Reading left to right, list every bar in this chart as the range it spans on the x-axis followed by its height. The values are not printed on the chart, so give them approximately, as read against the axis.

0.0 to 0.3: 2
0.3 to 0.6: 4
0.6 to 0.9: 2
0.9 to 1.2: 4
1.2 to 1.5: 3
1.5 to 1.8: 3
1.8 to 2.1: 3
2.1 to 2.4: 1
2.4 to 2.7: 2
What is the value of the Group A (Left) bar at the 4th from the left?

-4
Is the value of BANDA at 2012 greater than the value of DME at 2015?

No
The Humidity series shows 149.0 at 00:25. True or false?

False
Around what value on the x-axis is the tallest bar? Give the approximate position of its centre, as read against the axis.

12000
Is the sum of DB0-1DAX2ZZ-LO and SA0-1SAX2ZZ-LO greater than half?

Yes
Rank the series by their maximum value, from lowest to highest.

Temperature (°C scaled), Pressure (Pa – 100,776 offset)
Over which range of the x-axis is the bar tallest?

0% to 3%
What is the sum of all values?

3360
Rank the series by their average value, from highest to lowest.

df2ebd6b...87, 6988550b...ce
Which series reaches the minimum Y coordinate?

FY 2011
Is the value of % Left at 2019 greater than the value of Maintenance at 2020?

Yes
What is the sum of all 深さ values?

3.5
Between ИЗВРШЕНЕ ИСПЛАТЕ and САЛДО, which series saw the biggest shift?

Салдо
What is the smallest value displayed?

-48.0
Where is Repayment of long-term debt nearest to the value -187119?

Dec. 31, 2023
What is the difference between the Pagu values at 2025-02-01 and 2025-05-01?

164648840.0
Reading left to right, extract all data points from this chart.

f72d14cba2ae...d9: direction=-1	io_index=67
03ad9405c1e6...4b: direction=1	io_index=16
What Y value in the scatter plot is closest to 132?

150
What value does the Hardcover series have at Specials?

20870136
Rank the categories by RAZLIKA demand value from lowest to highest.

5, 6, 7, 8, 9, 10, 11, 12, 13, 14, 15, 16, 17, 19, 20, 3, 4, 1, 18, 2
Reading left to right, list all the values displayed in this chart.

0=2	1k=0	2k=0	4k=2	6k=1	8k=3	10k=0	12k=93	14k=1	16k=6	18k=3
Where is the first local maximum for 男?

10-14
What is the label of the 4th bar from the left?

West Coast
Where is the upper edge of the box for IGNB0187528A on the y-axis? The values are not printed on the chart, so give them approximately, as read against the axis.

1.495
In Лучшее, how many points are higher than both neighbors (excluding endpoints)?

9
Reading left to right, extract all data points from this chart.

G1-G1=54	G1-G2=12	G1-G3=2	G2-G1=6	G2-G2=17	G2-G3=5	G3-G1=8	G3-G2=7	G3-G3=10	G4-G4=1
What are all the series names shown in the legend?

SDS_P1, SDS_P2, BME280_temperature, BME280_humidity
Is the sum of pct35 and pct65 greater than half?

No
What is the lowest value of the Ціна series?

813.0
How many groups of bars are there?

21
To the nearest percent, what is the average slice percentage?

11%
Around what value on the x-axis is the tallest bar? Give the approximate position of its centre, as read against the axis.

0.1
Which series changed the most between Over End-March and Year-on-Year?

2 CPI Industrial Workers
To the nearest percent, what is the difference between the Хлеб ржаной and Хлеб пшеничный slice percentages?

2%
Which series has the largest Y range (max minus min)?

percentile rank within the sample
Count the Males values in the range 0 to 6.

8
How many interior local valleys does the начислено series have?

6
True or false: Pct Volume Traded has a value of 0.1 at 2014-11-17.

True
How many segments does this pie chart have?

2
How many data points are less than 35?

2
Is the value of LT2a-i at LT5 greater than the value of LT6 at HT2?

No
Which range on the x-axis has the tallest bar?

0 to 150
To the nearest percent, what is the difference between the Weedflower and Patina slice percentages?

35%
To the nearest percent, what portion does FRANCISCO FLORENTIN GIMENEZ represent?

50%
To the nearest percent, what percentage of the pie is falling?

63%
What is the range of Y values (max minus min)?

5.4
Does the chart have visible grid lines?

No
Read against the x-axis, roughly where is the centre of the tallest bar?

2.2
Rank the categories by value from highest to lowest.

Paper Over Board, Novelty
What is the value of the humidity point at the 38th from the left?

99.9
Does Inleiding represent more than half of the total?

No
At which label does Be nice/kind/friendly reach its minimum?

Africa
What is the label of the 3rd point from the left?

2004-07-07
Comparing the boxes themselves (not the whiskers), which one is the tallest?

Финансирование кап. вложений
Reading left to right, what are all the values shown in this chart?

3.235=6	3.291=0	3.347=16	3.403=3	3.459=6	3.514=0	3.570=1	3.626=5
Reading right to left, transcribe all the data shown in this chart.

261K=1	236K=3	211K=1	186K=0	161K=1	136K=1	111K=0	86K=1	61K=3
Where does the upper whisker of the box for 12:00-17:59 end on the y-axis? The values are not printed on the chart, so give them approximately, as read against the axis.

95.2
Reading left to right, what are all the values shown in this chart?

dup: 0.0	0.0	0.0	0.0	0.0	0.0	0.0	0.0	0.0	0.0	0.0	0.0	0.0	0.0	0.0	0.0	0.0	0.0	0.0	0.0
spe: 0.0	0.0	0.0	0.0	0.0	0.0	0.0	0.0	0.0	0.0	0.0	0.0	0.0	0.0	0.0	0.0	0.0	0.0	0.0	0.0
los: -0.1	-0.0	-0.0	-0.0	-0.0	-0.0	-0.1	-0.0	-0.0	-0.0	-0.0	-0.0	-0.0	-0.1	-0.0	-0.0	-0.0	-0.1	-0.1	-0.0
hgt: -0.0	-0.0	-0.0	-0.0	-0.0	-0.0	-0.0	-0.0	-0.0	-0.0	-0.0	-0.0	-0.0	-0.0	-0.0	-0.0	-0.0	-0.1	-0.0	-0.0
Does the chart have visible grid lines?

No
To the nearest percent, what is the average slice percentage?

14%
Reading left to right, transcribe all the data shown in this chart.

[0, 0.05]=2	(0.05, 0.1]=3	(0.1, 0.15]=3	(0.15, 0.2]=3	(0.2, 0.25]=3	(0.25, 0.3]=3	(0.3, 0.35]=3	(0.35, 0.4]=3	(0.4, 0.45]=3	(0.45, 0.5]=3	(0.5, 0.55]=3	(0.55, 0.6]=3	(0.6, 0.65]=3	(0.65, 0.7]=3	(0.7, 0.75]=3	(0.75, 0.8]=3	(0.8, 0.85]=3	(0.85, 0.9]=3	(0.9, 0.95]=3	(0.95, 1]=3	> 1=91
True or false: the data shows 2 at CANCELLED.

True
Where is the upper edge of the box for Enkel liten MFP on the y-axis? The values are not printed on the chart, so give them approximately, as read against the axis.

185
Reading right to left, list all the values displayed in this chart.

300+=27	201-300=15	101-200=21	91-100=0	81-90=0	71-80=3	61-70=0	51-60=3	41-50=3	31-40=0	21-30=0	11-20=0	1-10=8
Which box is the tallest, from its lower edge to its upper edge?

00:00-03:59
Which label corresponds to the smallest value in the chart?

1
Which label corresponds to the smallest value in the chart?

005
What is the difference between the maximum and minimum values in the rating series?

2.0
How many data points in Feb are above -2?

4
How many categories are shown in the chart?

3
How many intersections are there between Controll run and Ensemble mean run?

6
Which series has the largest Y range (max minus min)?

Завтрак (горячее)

(Task description) Copy each of the records above word for word, keeping their original order.

(Response area)
Reading left to right, list every bar in this chart as the range it spans on the x-axis followed by its height. The values are not printed on the chart, so give them approximately, as read against the axis.

0.0 to 0.3: 2
0.3 to 0.6: 4
0.6 to 0.9: 2
0.9 to 1.2: 4
1.2 to 1.5: 3
1.5 to 1.8: 3
1.8 to 2.1: 3
2.1 to 2.4: 1
2.4 to 2.7: 2
What is the value of the Group A (Left) bar at the 4th from the left?

-4
Is the value of BANDA at 2012 greater than the value of DME at 2015?

No
The Humidity series shows 149.0 at 00:25. True or false?

False
Around what value on the x-axis is the tallest bar? Give the approximate position of its centre, as read against the axis.

12000
Is the sum of DB0-1DAX2ZZ-LO and SA0-1SAX2ZZ-LO greater than half?

Yes
Rank the series by their maximum value, from lowest to highest.

Temperature (°C scaled), Pressure (Pa – 100,776 offset)
Over which range of the x-axis is the bar tallest?

0% to 3%
What is the sum of all values?

3360
Rank the series by their average value, from highest to lowest.

df2ebd6b...87, 6988550b...ce
Which series reaches the minimum Y coordinate?

FY 2011
Is the value of % Left at 2019 greater than the value of Maintenance at 2020?

Yes
What is the sum of all 深さ values?

3.5
Between ИЗВРШЕНЕ ИСПЛАТЕ and САЛДО, which series saw the biggest shift?

Салдо
What is the smallest value displayed?

-48.0
Where is Repayment of long-term debt nearest to the value -187119?

Dec. 31, 2023
What is the difference between the Pagu values at 2025-02-01 and 2025-05-01?

164648840.0
Reading left to right, extract all data points from this chart.

f72d14cba2ae...d9: direction=-1	io_index=67
03ad9405c1e6...4b: direction=1	io_index=16
What Y value in the scatter plot is closest to 132?

150
What value does the Hardcover series have at Specials?

20870136
Rank the categories by RAZLIKA demand value from lowest to highest.

5, 6, 7, 8, 9, 10, 11, 12, 13, 14, 15, 16, 17, 19, 20, 3, 4, 1, 18, 2
Reading left to right, list all the values displayed in this chart.

0=2	1k=0	2k=0	4k=2	6k=1	8k=3	10k=0	12k=93	14k=1	16k=6	18k=3
Where is the first local maximum for 男?

10-14
What is the label of the 4th bar from the left?

West Coast
Where is the upper edge of the box for IGNB0187528A on the y-axis? The values are not printed on the chart, so give them approximately, as read against the axis.

1.495
In Лучшее, how many points are higher than both neighbors (excluding endpoints)?

9
Reading left to right, extract all data points from this chart.

G1-G1=54	G1-G2=12	G1-G3=2	G2-G1=6	G2-G2=17	G2-G3=5	G3-G1=8	G3-G2=7	G3-G3=10	G4-G4=1
What are all the series names shown in the legend?

SDS_P1, SDS_P2, BME280_temperature, BME280_humidity
Is the sum of pct35 and pct65 greater than half?

No
What is the lowest value of the Ціна series?

813.0
How many groups of bars are there?

21
To the nearest percent, what is the average slice percentage?

11%
Around what value on the x-axis is the tallest bar? Give the approximate position of its centre, as read against the axis.

0.1
Which series changed the most between Over End-March and Year-on-Year?

2 CPI Industrial Workers
To the nearest percent, what is the difference between the Хлеб ржаной and Хлеб пшеничный slice percentages?

2%
Which series has the largest Y range (max minus min)?

percentile rank within the sample
Count the Males values in the range 0 to 6.

8
How many interior local valleys does the начислено series have?

6
True or false: Pct Volume Traded has a value of 0.1 at 2014-11-17.

True
How many segments does this pie chart have?

2
How many data points are less than 35?

2
Is the value of LT2a-i at LT5 greater than the value of LT6 at HT2?

No
Which range on the x-axis has the tallest bar?

0 to 150
To the nearest percent, what is the difference between the Weedflower and Patina slice percentages?

35%
To the nearest percent, what portion does FRANCISCO FLORENTIN GIMENEZ represent?

50%
To the nearest percent, what percentage of the pie is falling?

63%
What is the range of Y values (max minus min)?

5.4
Does the chart have visible grid lines?

No
Read against the x-axis, roughly where is the centre of the tallest bar?

2.2
Rank the categories by value from highest to lowest.

Paper Over Board, Novelty
What is the value of the humidity point at the 38th from the left?

99.9
Does Inleiding represent more than half of the total?

No
At which label does Be nice/kind/friendly reach its minimum?

Africa
What is the label of the 3rd point from the left?

2004-07-07
Comparing the boxes themselves (not the whiskers), which one is the tallest?

Финансирование кап. вложений
Reading left to right, what are all the values shown in this chart?

3.235=6	3.291=0	3.347=16	3.403=3	3.459=6	3.514=0	3.570=1	3.626=5
Reading right to left, transcribe all the data shown in this chart.

261K=1	236K=3	211K=1	186K=0	161K=1	136K=1	111K=0	86K=1	61K=3
Where does the upper whisker of the box for 12:00-17:59 end on the y-axis? The values are not printed on the chart, so give them approximately, as read against the axis.

95.2
Reading left to right, what are all the values shown in this chart?

dup: 0.0	0.0	0.0	0.0	0.0	0.0	0.0	0.0	0.0	0.0	0.0	0.0	0.0	0.0	0.0	0.0	0.0	0.0	0.0	0.0
spe: 0.0	0.0	0.0	0.0	0.0	0.0	0.0	0.0	0.0	0.0	0.0	0.0	0.0	0.0	0.0	0.0	0.0	0.0	0.0	0.0
los: -0.1	-0.0	-0.0	-0.0	-0.0	-0.0	-0.1	-0.0	-0.0	-0.0	-0.0	-0.0	-0.0	-0.1	-0.0	-0.0	-0.0	-0.1	-0.1	-0.0
hgt: -0.0	-0.0	-0.0	-0.0	-0.0	-0.0	-0.0	-0.0	-0.0	-0.0	-0.0	-0.0	-0.0	-0.0	-0.0	-0.0	-0.0	-0.1	-0.0	-0.0
Does the chart have visible grid lines?

No
To the nearest percent, what is the average slice percentage?

14%
Reading left to right, transcribe all the data shown in this chart.

[0, 0.05]=2	(0.05, 0.1]=3	(0.1, 0.15]=3	(0.15, 0.2]=3	(0.2, 0.25]=3	(0.25, 0.3]=3	(0.3, 0.35]=3	(0.35, 0.4]=3	(0.4, 0.45]=3	(0.45, 0.5]=3	(0.5, 0.55]=3	(0.55, 0.6]=3	(0.6, 0.65]=3	(0.65, 0.7]=3	(0.7, 0.75]=3	(0.75, 0.8]=3	(0.8, 0.85]=3	(0.85, 0.9]=3	(0.9, 0.95]=3	(0.95, 1]=3	> 1=91
True or false: the data shows 2 at CANCELLED.

True
Where is the upper edge of the box for Enkel liten MFP on the y-axis? The values are not printed on the chart, so give them approximately, as read against the axis.

185
Reading right to left, list all the values displayed in this chart.

300+=27	201-300=15	101-200=21	91-100=0	81-90=0	71-80=3	61-70=0	51-60=3	41-50=3	31-40=0	21-30=0	11-20=0	1-10=8
Which box is the tallest, from its lower edge to its upper edge?

00:00-03:59
Which label corresponds to the smallest value in the chart?

1
Which label corresponds to the smallest value in the chart?

005
What is the difference between the maximum and minimum values in the rating series?

2.0
How many data points in Feb are above -2?

4
How many categories are shown in the chart?

3
How many intersections are there between Controll run and Ensemble mean run?

6
Which series has the largest Y range (max minus min)?

Завтрак (горячее)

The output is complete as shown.